Um ato de equilíbrio entre dependência e autodeterminação caracteriza a história de Yuma Takada (Mei Kayama) contada em 37 Segundos, um filme da diretora Hikari que ganhou o Panorama Audience Award em 2019. O filme começa com uma cena de Yuma no trem em Tóquio, com a cabeça na altura das virilhas de outro passageiro. Quando ela sai do trem, ela é revelada em uma cadeira de rodas – Yuma tem paralisia cerebral. Quando ela chega em casa, ela e sua mãe (Misuzu Kanno) tomam banho juntas. Este momento de ternura captura o melhor do intenso cuidado entre as duas, cujas complexidades se tornam mais aparentes ao longo do filme, enquanto a tomada de Yuma na altura do quadril prenuncia o foco do filme em sua curiosidade sexual emergente. Isso é algo que vai atrapalhar seu relacionamento com sua mãe protetora.
Yuma é uma talentosa artista de mangá. Ela trabalha para sua prima, a Srta. Sayaka (Minori Hagiwara) – mas fica claro que ela está explorando-a e levando todo o crédito por seu trabalho. Um empresário até encoraja a Srta. Sayaka a se declarar como tendo uma assistente deficiente, sugerindo que isso a tornaria mais popular, mas ela se recusa, saboreando assim sua fama sozinha. Conforme isso continua, aumenta sua dependência de Yuma. Ao mesmo tempo, Yuma começa a enviar seus quadrinhos para outras publicações em seu próprio nome mas, é rejeitada repetidamente, pois “seus desenhos se parecem muito com os da Srta. Sayaka”. Ficando sem opções, ela telefona então para uma publicação de hentai (quadrinhos eróticos) que está ansiosa para atrair mais leitoras do sexo feminino. Quando ela chega ao escritório com seus desenhos, uma editora, interpretada por Yuka Itaya, pergunta com suspeita se ela já fez sexo: uma pergunta que provavelmente não era feita a outros artistas “normais”. Enfim, quando Yuma diz que nunca fez, a editora responde “Achei que sim” e pede que ela volte quando tiver mais experiência sexual.
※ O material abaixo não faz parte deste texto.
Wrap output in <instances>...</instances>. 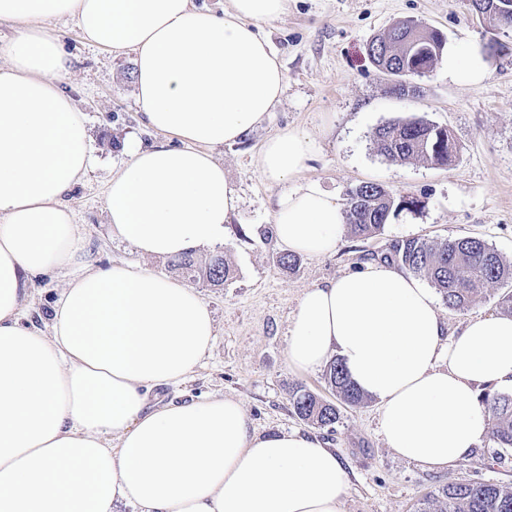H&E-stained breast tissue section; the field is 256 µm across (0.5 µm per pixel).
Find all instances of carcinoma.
<instances>
[{"label":"carcinoma","mask_w":512,"mask_h":512,"mask_svg":"<svg viewBox=\"0 0 512 512\" xmlns=\"http://www.w3.org/2000/svg\"><path fill=\"white\" fill-rule=\"evenodd\" d=\"M404 23L394 25L386 38L373 51L386 59L391 71L407 63L400 31ZM445 42L437 31L425 33L422 47L436 61L444 52ZM379 153L388 161H422L446 166L456 153L450 132L423 118L398 120L380 126L376 131ZM418 205V201L395 196L375 183H363L349 192L346 209L347 225L361 237L373 236L383 230L391 214ZM384 259L397 263L406 271L428 278L451 309H462L493 284L512 281V265L484 240L465 236L446 242L405 238L391 243ZM171 267L192 280H202L213 287L224 285L232 269L218 252L205 260L189 251L170 261ZM328 385L346 405H357L364 395L351 381L341 362H330L326 371ZM481 403L491 419V439L500 448H512V393L485 394ZM294 414L308 423L327 427L340 416L337 405L318 395L297 388L292 402ZM417 512H512V489L493 482L460 481L445 485L424 499Z\"/></svg>","instance_id":"cac0c4a2"}]
</instances>
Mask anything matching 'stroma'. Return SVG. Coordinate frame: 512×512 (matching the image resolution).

Assim começa o experimento sexual de Yuma. Ela tenta conhecer homens online e marca encontros com muitos estranhos. Mas, o candidato mais promissor eventualmente confessa: “Nunca pensei que me sentiria confortável com pessoas com deficiência”, e embora diga que é aberto e pareça sincero, não aceita tirar sua virgindade – mesmo assim o encontro a deixa animada. Como já estava arrumada e no centro da cidade, Yuma decide pegar o que veio buscar e contrata um trabalhador do sexo. Mas nada foi tão “didático” quanto ela imaginava. Ele chega dizendo a ela que cobra extra para meninas em cadeiras de rodas, se recusa a beijá-la quando ela pede educadamente e vai embora com nojo, dizendo que ele não pode “levantar”. A cena é incrivelmente dolorosa de assistir pois o tratamento que ele dá a Yuma é horrível.
Só que quando Yuma sai do seu quarto no motel, ela finalmente conhece alguém gentil: ao vê-la se esforçando para descer no prédio inacessível, uma mulher acompanhando um homem que também usa uma cadeira de rodas oferece a ela uma carona. A mulher (Makiki Watanabe) é uma assistente sexual; muitos dos clientes dela são deficientes, e assim ela se torna uma mentora de Yuma, cujos modelos femininos até agora são uma mãe super protetora e uma prima exploradora. Sua orientação é recebida de uma mulher experiente e versada nas diversas necessidades das pessoas com deficiência que discute a sexualidade livremente.
A mãe de Yuma a acha muito vulnerável para namorar e nem mesmo permite que ela use vestidos quando sai de casa sozinha. A voz de Yuma é suave e seus movimentos limitados, e como esses atributos sugerem incapacidade, os outros constantemente presumem que ela seja passiva e fraca, e não uma mulher crescida. A mãe de Yuma também acha que o sexo seria perigoso para ela, nunca considerando que poderia ser prazeroso ou desejável.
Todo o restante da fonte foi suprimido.